** ACTIVITY **
Wherever the word "ordered" shows up in the data, report the line it sits in.

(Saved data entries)

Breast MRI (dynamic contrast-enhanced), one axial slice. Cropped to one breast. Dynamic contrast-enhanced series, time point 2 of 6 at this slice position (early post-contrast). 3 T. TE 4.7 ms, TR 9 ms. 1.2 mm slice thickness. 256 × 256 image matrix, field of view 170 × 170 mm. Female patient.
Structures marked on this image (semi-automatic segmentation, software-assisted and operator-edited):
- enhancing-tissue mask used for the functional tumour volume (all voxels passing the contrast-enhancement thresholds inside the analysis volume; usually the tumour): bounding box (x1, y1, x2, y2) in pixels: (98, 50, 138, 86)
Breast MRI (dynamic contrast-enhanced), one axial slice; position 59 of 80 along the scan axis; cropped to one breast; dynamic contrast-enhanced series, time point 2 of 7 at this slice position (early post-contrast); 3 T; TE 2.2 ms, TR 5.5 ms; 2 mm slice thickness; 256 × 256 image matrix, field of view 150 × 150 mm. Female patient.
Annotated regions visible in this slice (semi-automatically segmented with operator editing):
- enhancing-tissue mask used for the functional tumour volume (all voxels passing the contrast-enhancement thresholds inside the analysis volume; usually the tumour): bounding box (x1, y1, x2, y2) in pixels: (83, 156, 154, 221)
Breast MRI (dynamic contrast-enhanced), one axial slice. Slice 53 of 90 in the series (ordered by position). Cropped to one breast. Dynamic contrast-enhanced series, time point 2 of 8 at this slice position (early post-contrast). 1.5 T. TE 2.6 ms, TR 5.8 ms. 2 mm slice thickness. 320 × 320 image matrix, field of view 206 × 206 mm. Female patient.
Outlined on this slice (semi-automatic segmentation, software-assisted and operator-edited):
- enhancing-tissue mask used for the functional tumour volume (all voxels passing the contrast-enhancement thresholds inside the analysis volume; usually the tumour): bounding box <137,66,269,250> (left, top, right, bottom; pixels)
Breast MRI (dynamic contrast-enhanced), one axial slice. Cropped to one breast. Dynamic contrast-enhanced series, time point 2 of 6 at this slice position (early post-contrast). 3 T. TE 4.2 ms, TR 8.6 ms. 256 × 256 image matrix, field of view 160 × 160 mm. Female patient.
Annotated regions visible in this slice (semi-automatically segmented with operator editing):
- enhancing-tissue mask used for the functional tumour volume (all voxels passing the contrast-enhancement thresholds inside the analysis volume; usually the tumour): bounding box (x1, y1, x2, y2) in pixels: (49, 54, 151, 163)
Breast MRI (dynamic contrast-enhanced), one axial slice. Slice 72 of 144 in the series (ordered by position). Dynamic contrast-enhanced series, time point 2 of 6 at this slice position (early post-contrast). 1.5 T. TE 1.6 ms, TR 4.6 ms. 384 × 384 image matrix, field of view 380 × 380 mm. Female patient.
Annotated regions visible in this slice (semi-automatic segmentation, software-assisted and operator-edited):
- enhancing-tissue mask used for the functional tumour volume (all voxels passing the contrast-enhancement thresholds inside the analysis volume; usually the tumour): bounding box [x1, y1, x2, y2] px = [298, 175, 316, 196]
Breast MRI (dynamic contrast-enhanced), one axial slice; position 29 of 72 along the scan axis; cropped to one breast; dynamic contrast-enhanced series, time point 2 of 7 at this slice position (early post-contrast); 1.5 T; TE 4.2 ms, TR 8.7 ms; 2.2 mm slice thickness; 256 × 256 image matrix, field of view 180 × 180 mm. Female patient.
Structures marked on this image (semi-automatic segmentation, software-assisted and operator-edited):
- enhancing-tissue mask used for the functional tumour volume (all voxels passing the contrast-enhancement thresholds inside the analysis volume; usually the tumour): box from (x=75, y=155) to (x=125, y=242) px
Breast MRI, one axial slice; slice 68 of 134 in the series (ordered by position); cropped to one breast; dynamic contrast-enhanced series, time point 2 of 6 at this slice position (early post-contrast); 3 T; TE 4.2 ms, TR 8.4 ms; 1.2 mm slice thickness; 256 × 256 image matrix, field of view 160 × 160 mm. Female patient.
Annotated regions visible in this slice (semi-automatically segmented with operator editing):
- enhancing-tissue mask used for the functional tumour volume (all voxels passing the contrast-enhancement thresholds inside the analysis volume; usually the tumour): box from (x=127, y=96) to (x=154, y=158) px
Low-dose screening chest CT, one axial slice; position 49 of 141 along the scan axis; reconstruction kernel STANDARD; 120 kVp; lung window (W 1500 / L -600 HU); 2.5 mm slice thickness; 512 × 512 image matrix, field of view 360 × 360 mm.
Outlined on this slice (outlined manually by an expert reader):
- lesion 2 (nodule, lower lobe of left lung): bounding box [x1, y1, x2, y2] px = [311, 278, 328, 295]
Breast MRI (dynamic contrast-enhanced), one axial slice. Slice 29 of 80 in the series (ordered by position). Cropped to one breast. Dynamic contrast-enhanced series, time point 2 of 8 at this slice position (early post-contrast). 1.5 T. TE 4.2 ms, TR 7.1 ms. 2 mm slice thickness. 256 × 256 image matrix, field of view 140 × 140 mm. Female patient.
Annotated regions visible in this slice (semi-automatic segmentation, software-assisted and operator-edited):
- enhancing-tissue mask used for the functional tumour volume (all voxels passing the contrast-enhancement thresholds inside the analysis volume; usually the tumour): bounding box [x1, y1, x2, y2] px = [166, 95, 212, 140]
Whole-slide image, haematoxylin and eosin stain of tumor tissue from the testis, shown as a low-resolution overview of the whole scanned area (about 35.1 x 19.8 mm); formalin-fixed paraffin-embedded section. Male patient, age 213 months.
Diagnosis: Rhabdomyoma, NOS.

** REPLY **
Breast MRI (dynamic contrast-enhanced), one axial slice. Slice 53 of 90 in the series (ordered by position). Cropped to one breast. Dynamic contrast-enhanced series, time point 2 of 8 at this slice position (early post-contrast). 1.5 T. TE 2.6 ms, TR 5.8 ms. 2 mm slice thickness. 320 × 320 image matrix, field of view 206 × 206 mm. Female patient.
Breast MRI (dynamic contrast-enhanced), one axial slice. Slice 72 of 144 in the series (ordered by position). Dynamic contrast-enhanced series, time point 2 of 6 at this slice position (early post-contrast). 1.5 T. TE 1.6 ms, TR 4.6 ms. 384 × 384 image matrix, field of view 380 × 380 mm. Female patient.
Breast MRI, one axial slice; slice 68 of 134 in the series (ordered by position); cropped to one breast; dynamic contrast-enhanced series, time point 2 of 6 at this slice position (early post-contrast); 3 T; TE 4.2 ms, TR 8.4 ms; 1.2 mm slice thickness; 256 × 256 image matrix, field of view 160 × 160 mm. Female patient.
Breast MRI (dynamic contrast-enhanced), one axial slice. Slice 29 of 80 in the series (ordered by position). Cropped to one breast. Dynamic contrast-enhanced series, time point 2 of 8 at this slice position (early post-contrast). 1.5 T. TE 4.2 ms, TR 7.1 ms. 2 mm slice thickness. 256 × 256 image matrix, field of view 140 × 140 mm. Female patient.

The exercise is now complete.